• EXERCISE PROMPT:
List all lines of the data that include the string "Editor".

• TASK INPUTS:

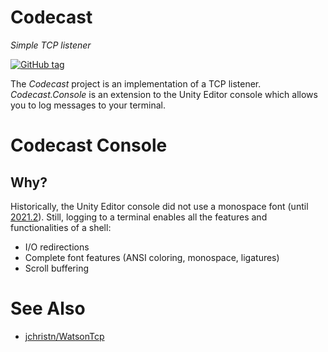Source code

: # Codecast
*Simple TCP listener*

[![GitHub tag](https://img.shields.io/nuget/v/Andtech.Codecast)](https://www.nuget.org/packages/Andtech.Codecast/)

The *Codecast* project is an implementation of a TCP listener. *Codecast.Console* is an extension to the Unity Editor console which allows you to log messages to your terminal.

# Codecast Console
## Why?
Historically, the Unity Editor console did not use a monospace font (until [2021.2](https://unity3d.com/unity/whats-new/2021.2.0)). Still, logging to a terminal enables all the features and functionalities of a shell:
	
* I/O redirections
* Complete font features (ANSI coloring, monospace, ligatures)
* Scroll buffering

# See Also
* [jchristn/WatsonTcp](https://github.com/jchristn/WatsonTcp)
==
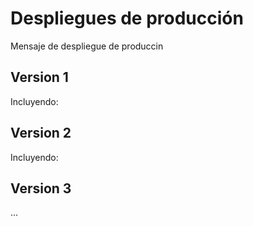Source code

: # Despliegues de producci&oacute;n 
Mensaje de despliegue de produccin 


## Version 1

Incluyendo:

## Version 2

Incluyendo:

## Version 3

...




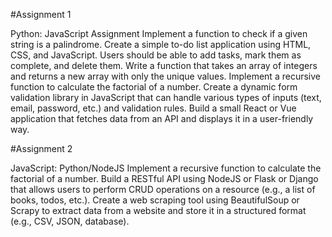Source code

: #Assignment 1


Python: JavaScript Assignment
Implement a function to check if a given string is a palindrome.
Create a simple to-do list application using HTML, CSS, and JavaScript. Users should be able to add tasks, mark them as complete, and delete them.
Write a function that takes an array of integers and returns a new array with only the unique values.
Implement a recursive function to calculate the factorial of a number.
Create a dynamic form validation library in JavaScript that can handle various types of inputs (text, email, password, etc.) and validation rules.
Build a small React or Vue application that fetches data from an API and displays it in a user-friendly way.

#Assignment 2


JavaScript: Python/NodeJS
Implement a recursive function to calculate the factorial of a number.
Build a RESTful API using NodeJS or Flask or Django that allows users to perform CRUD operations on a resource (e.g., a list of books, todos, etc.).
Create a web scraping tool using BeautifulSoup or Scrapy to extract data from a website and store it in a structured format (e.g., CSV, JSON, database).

• YOUR RESPONSE:
The *Codecast* project is an implementation of a TCP listener. *Codecast.Console* is an extension to the Unity Editor console which allows you to log messages to your terminal.
Historically, the Unity Editor console did not use a monospace font (until [2021.2](https://unity3d.com/unity/whats-new/2021.2.0)). Still, logging to a terminal enables all the features and functionalities of a shell:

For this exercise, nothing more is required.